Professor Dr. Jörg Pantel erläuterte in einem weiteren Vortrag Interventionsansätze bei Demenz, die von der Universität Frankfurt bereits praktisch erprobt wurden. Über Lebensqualität bei demenzkranken Menschen referierte Professor Dr. Rolf-Dieter Hirsch aus Bonn. „Beziehungen, Respekt, Beschäftigung, Vertrauen und Trost sind für Betroffene überaus bedeutsam“, unterstrich der Spezialist für Gerontopsychiatrie. Zahlreiche weitere Vorträge des zweitägigen Kongresses befassten sich mit Aspekten der Demenz-Prävention und der Integration Demenzkranker in den gesellschaftlichen Alltag.

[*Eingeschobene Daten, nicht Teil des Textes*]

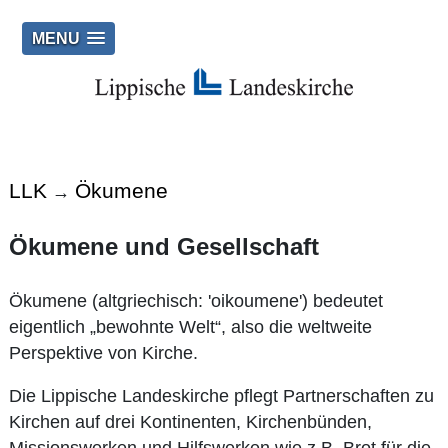
MENU
LLK
Ökumene
→
Ökumene und Gesellschaft
Ökumene (altgriechisch: 'oikoumene') bedeutet
eigentlich „bewohnte Welt“, also die weltweite
Perspektive von Kirche.
Die Lippische Landeskirche pflegt Partnerschaften zu
Kirchen auf drei Kontinenten, Kirchenbünden,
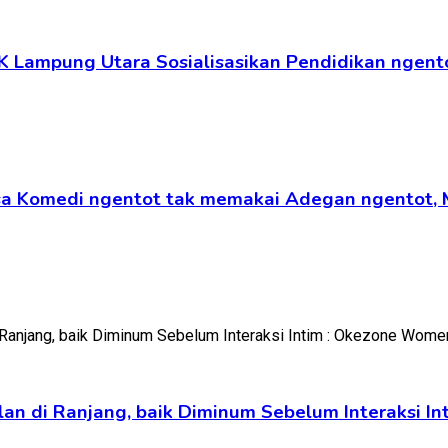
K Lampung Utara Sosialisasikan Pendidikan ngento
ansa Komedi ngentot tak memakai Adegan ngentot,
lan di Ranjang, baik Diminum Sebelum Interaksi 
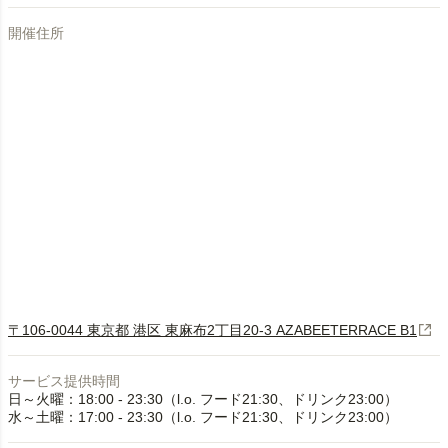
開催住所
〒106-0044 東京都 港区 東麻布2丁目20-3 AZABEETERRACE B1
サービス提供時間
日～火曜：18:00 - 23:30（l.o. フード21:30、ドリンク23:00）
水～土曜：17:00 - 23:30（l.o. フード21:30、ドリンク23:00）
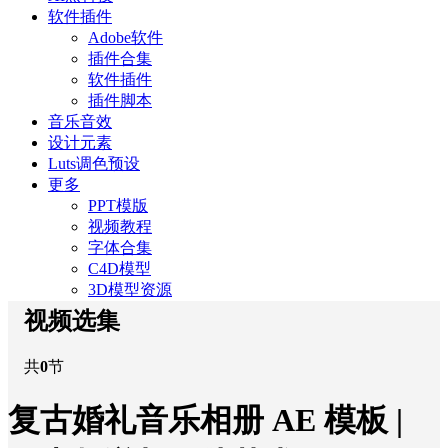
软件插件
Adobe软件
插件合集
软件插件
插件脚本
音乐音效
设计元素
Luts调色预设
更多
PPT模版
视频教程
字体合集
C4D模型
3D模型资源
视频选集
共
0
节
复古婚礼音乐相册 AE 模板 |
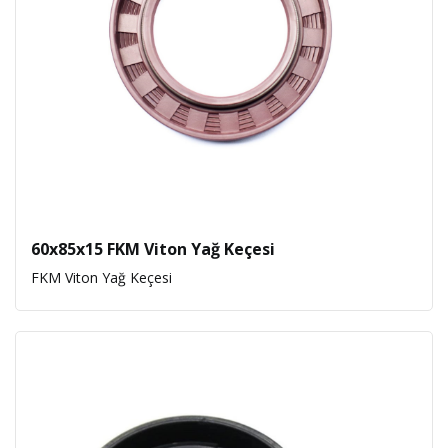
60x85x15 FKM Viton Yağ Keçesi
FKM Viton Yağ Keçesi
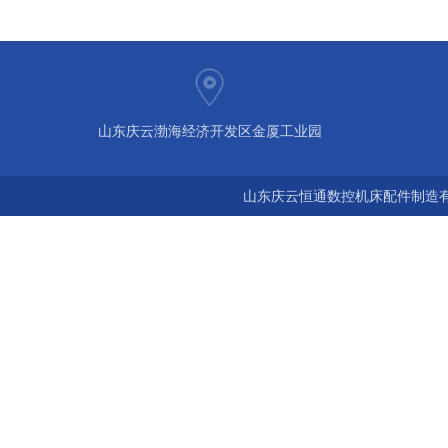
山东庆云渤海经济开发区金厦工业园
山东庆云恒通数控机床配件制造有限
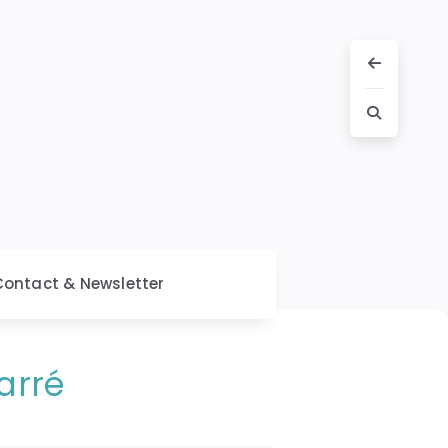
Contact & Newsletter
arré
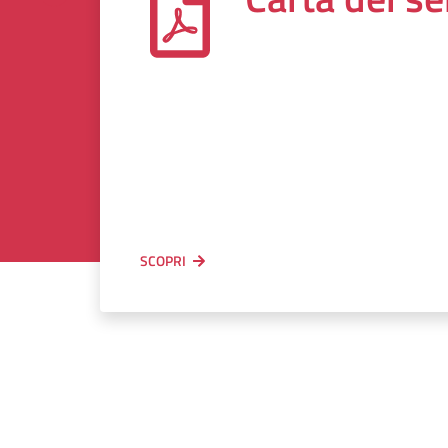
SCOPRI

Bundesgesundheitsminister Daniel Bahr kam eigens zu einem Grußwort an die Kongress-Teilnehmer in die Telgter Fachklinik. „Allein der prognostizierte Anstieg auf 2,2 Millionen Demenzkranke im Jahr 2030 zeigt, dass dieses Thema dringend in die Mitte der Gesellschaft geholt werden muss“, sagte der Politiker. Dabei gehe es neben medizinischen und versicherungsrechtlichen Fragen auch um Infrastruktur, Städteplanung und barrierefreies, selbstbestimmtes Wohnen. Der Kranken- und Altenpflege komme künftig eine noch wichtigere Rolle zu. Ein neues Verständnis von Pflegebedürftigkeit solle sich an den jeweils noch vorhandenen Fähigkeiten orientieren. „Außerdem brauchen wir eine neue Kultur des Vertrauens in der Pflege und müssen Überbürokratisierungen abbauen“, so der Minister.

Professor Dr. Heinrich Schulze Mönking, Ärztlicher Direktor des St. Rochus-Hospitals, hatte in seiner Begrüßung unterstrichen, dass das Thema Demenz in den vergangenen Jahren in der Medizin an Bedeutung gewonnen habe und „inzwischen in nahezu allen Fachdisziplinen angekommen ist“.

Matthias Schulte, Vorsitzender des Ethik-Komitees der Fachklinik und Moderator der Konferenz, hob den besonderen Anspruch konfessioneller Hospitäler und Träger hervor, von Demenz betroffenen Patienten „mit Fachkompetenz, Respekt und Würde“ zu begegnen. Die Tagung wolle dafür sensibilisieren und gangbare Wege aufzeigen.